→ **Assignment**: Reproduce the following items exactly, starting at the line that contains "At how many" and continuing through the end of the items. Omit the pictures from your output.

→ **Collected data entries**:
════
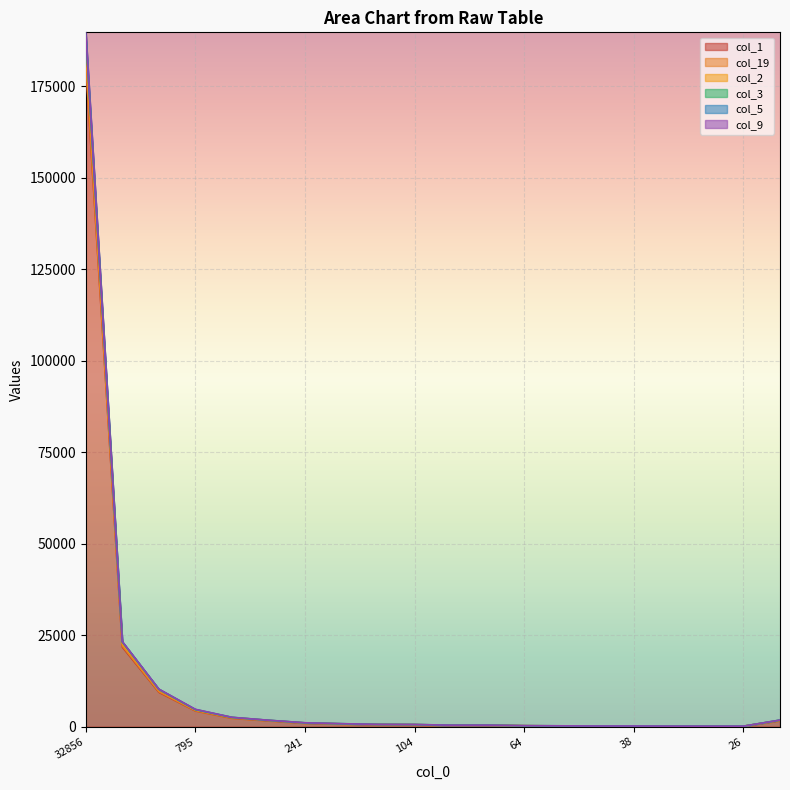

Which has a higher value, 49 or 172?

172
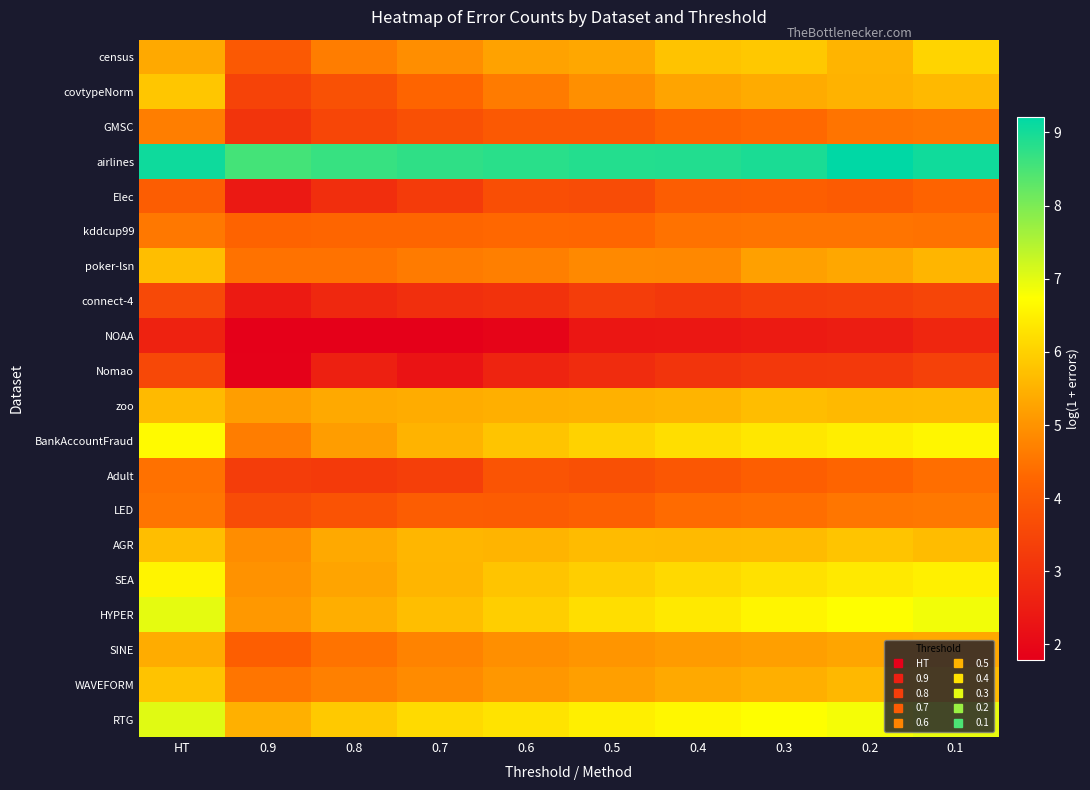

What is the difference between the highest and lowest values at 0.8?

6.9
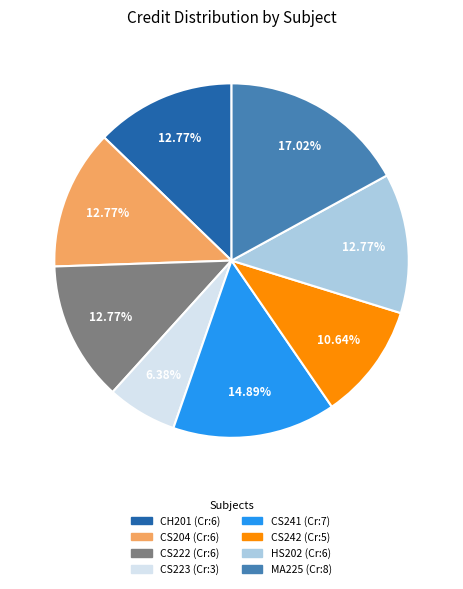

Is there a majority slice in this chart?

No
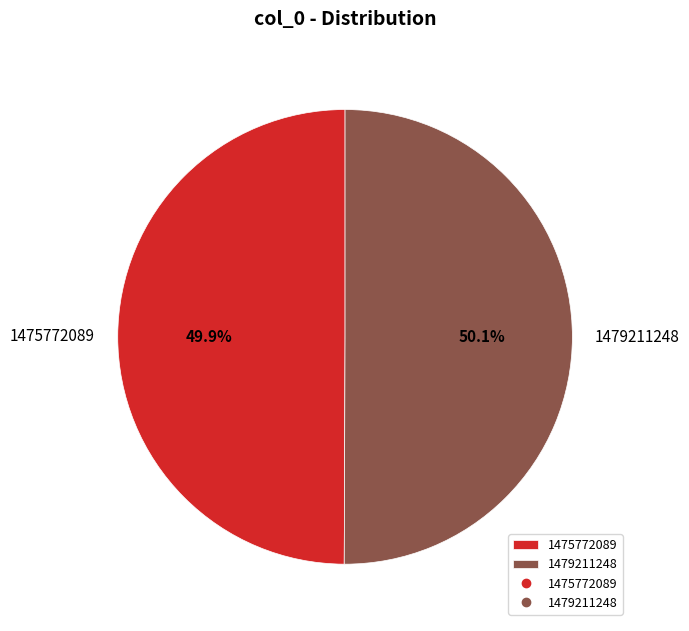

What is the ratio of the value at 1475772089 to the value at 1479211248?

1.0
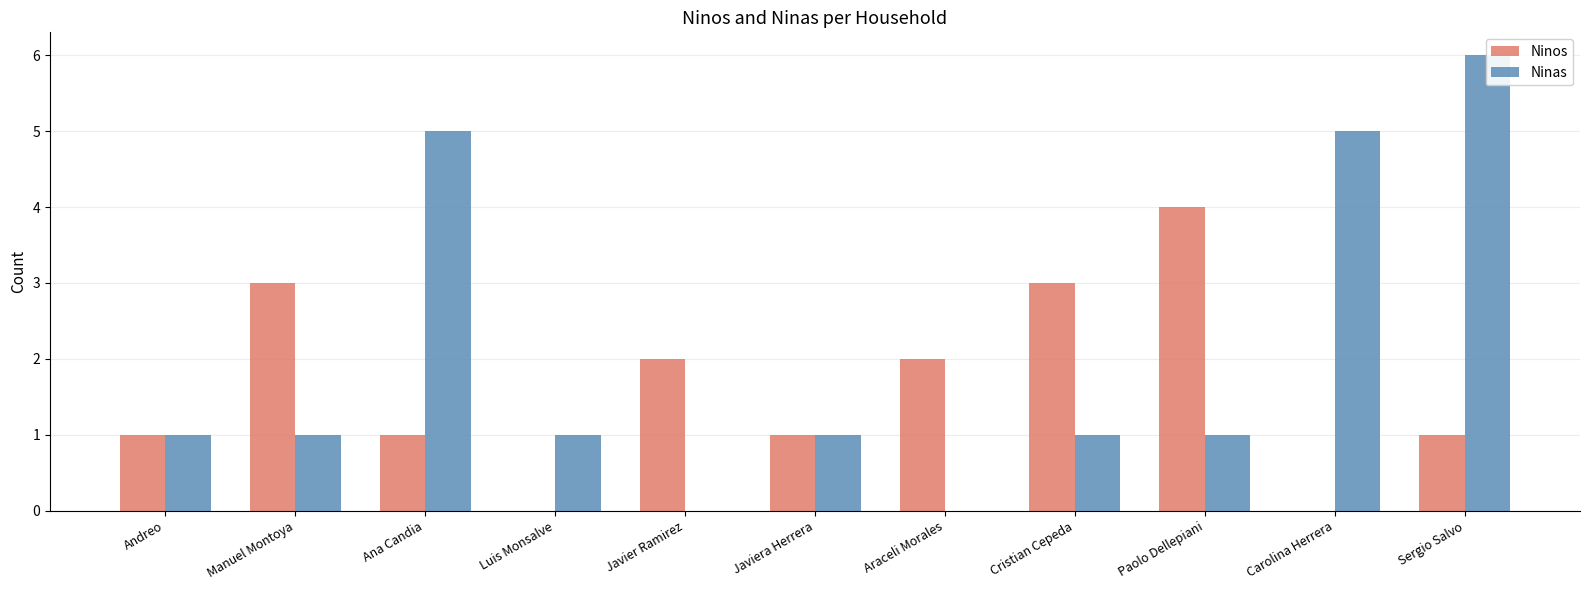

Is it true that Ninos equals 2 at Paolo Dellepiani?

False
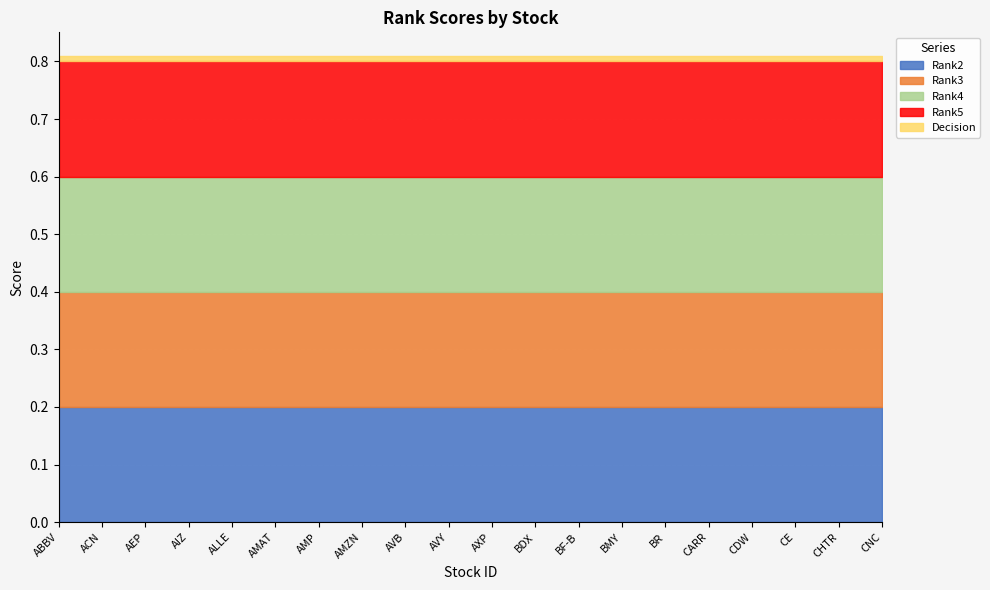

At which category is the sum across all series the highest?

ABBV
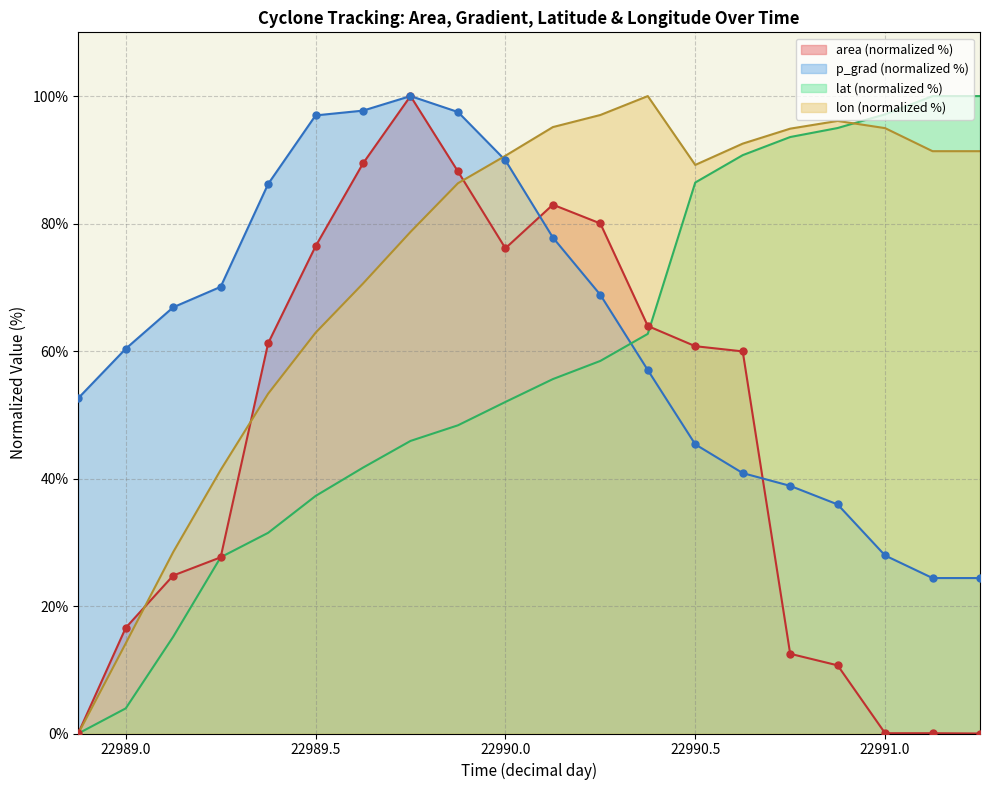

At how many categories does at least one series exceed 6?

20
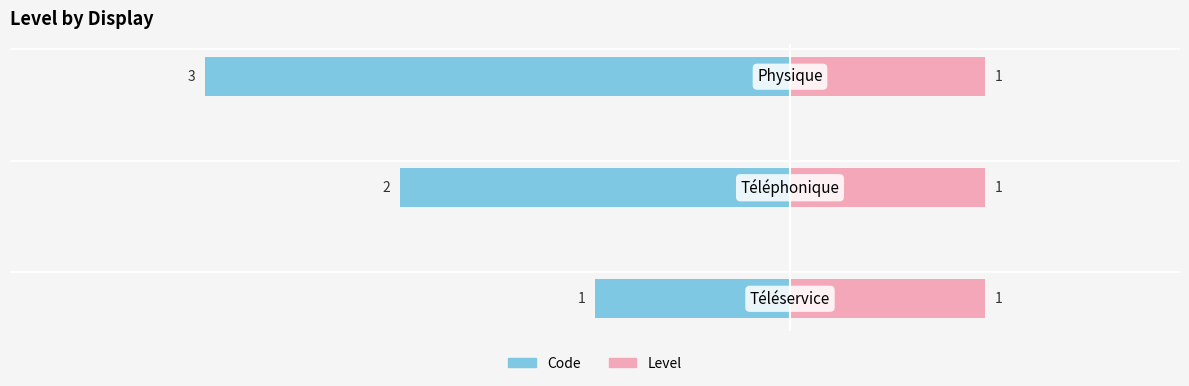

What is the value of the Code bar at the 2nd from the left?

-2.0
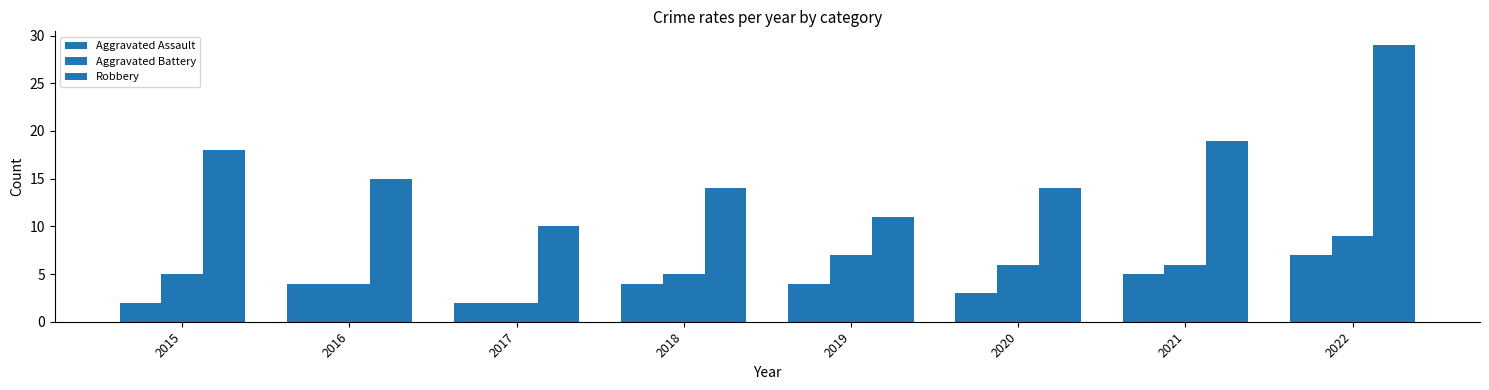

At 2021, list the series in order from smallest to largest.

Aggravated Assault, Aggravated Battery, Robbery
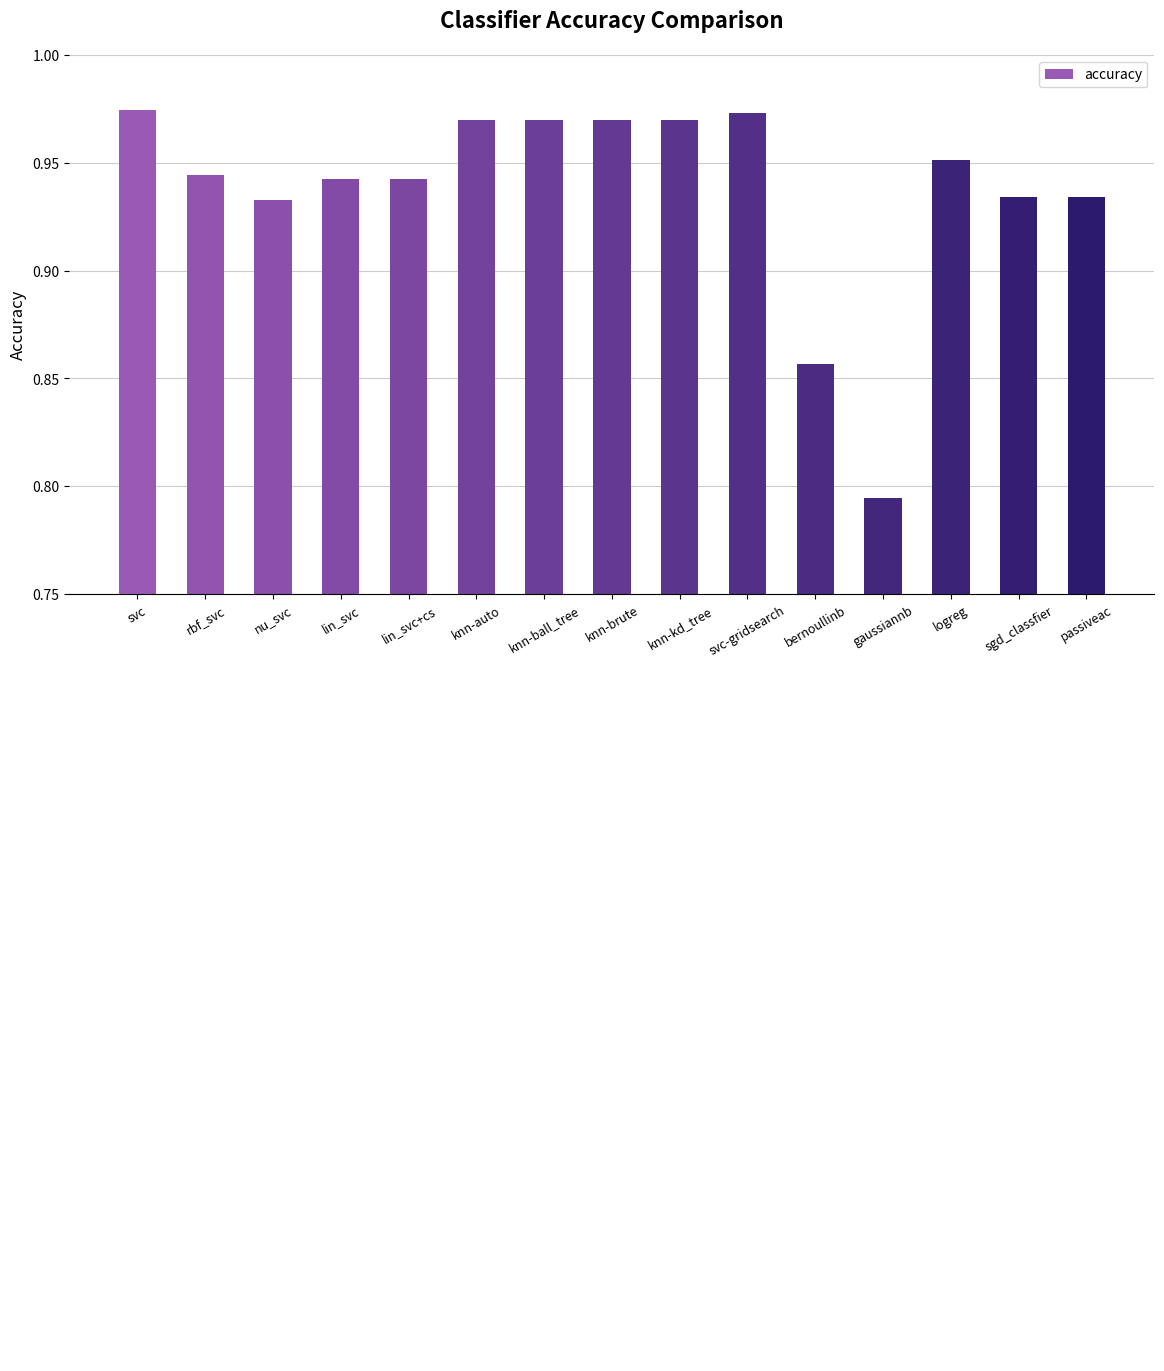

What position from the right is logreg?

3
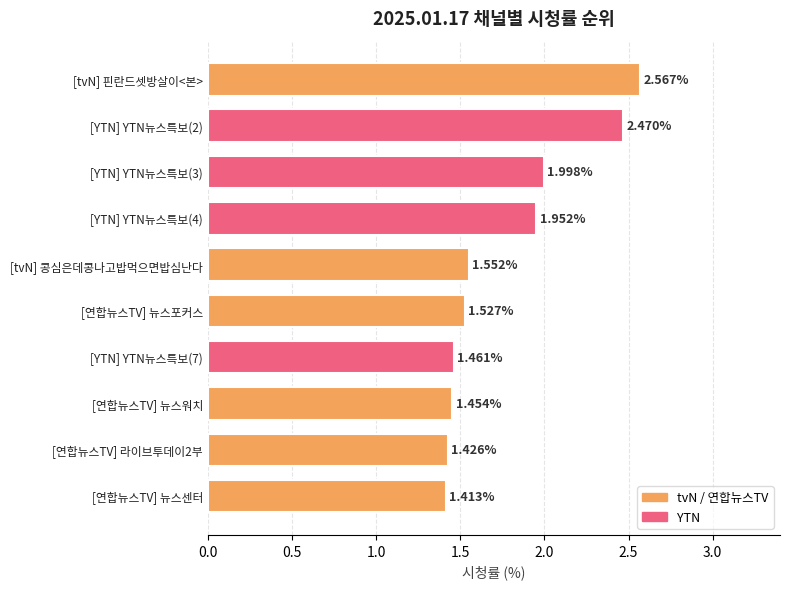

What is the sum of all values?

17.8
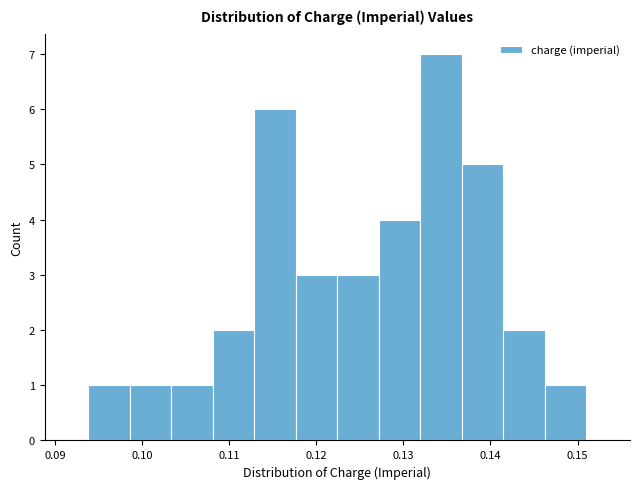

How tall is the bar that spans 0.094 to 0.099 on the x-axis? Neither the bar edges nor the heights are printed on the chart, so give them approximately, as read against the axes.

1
════
→ **Solution for this problem**:
At how many categories does at least one series exceed 6?

20

What is the value of the Code bar at the 2nd from the left?

-2.0

At 2021, list the series in order from smallest to largest.

Aggravated Assault, Aggravated Battery, Robbery

What position from the right is logreg?

3

What is the sum of all values?

17.8

How tall is the bar that spans 0.094 to 0.099 on the x-axis? Neither the bar edges nor the heights are printed on the chart, so give them approximately, as read against the axes.

1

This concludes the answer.